MiniImp and MiniRISC have differently organized nodes:

• MiniImp:

  • contents: a single statement (nodes represent minimal blocks, both for ease of implementation and to help the defined-variable analysis);

  • data: def-in and def-out sets for defined variable analysis and an integer value, only used in conditional nodes, containing the ID of the dummy block placed after the conditional. This value is used in the code generation phase to generate instructions in the correct order (more details in the code generation section).

• MiniRISC:

  • contents: a sequence of instructions implementing the corresponding MiniImp statement;

  • data: live_in and live_out sets for liveness analysis as well as the same integer value as above.
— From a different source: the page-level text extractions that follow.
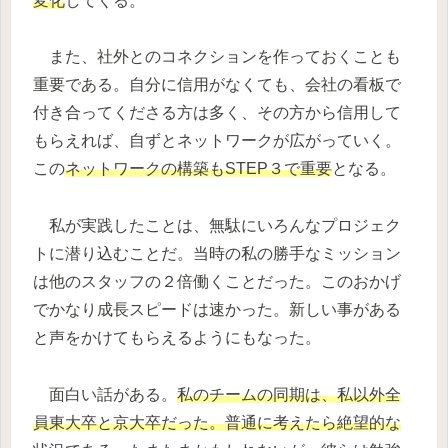
変化
してくる。
また、社外とのコネクションを作っておくことも
重要である。自分に信用がなくても、会社の看板で
付き合ってくださる方は多く、その方から信用して
もらえれば、自ずとネットワークが広がっていく。
この
ネットワークの構築もSTEP３で重要
となる。
私が実践したことは、無駄にいろんなプロジェク
トに潜り込むことだ。当時の私の勝手なミッション
は他のスタッフの２倍働くことだった。このおかげ
でかなり成長スピードは速かった。新しい事がある
と声をかけてもらえるようにもなった。
面白い話がある。
私のチームの同期は、私以外全
員東大卒と京大卒だった。普通に考えたら絶望的な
For both of them, jump is a variant defined as

type jump =
    | Target of T.id
    | Branch of T.guard * T.id * T.id
    | Halt

Defined Variable Analysis

This analysis is performed on the MiniImp CFG by recursively recomputing def_in and def_out sets until a fixpoint is reached. The analysis is simplified by the fact that the MiniImp CFG is generated as a minimal-block CFG: each block only contains a single statement, meaning we don't have to consider the fact that a variable used in a statement might be defined in another statement in the same block.

Liveness Analysis

Like the prevoius analysis, liveness analysis is performed by recursively recomputing sets (live_in and live_out) associated with each block until a fixpoint is reached. This time, the analysis is performed on the MiniRISC CFG, as the live ranges of registers are needed for later phases.

Register Merging

Virtual registers whose live ranges do not overlap can be safely merged. The algorithm to do so keeps track, for each register, of the set of CFG nodes for which the register itself is "live in". Any two registers for which the intersection of the respective sets is empty are merged into one.

Register Allocation

To map virtual registers to the k physical registers available on the target machine, we perform global register allocation using greedy graph coloring. First, we build the interference graph by using the live ranges of the virtual registers, then we perform greedy graph coloring to find a (k-2)-coloring for the graph (where the $-2$ accounts for the presence of registers dedicated to spills). Since nodes correspond to virtual registers and colors to physical ones, this coloring gives us the mapping we need.

Once the interference graph is built, we rewrite the code to reflect the allocation: we iterate through all instructions in a block, one block at a time, substituting registers and adding spill code in the form of LoadI, Load and Store operations. The memory is implemented as a hash table that maps each virtual register to an integer representing the address where its values must be spilled.

There are two registers dedicated to spilled values: TmpRegA and TmpRegB. These are used to store intermediate results and are not designed to carry values from one block to the next.

Code Generation

Code generation is the final step of the compiler and consists of turning the MiniRISC CFG into a sequence of labeled instructions. CFG block IDs are used as labels and arcs are translated as jump instructions, the resulting list of instructions is then formatted and printed to an output file. Note that the only jump instructions generated at this stage are the plain jumps that occur at the end of a loop body or of a conditional branch: sequential blocks are merged with no jump while conditional jumps corresponding to branching nodes are generated when building the MiniRISC CFG, since those have a guard that needs to go through the register allocation phase.

The ID stored in the data field during the CFG generation phase tells us which node is the immediate successor to the conditional branches. By generating code for the join node first, the code generation procedure has a clear stop condition when generating code for the branches, since the join node has already been marked as visited. This gives us three lists of instructions (one for the then branch, one for the else branch, and one for the rest of the program, which are then appended in the correct order). This was done to solve a problem where a recursive call of the code generation procedure on one of the branches would continue until the end of the program, as it would not spot the end of the branch.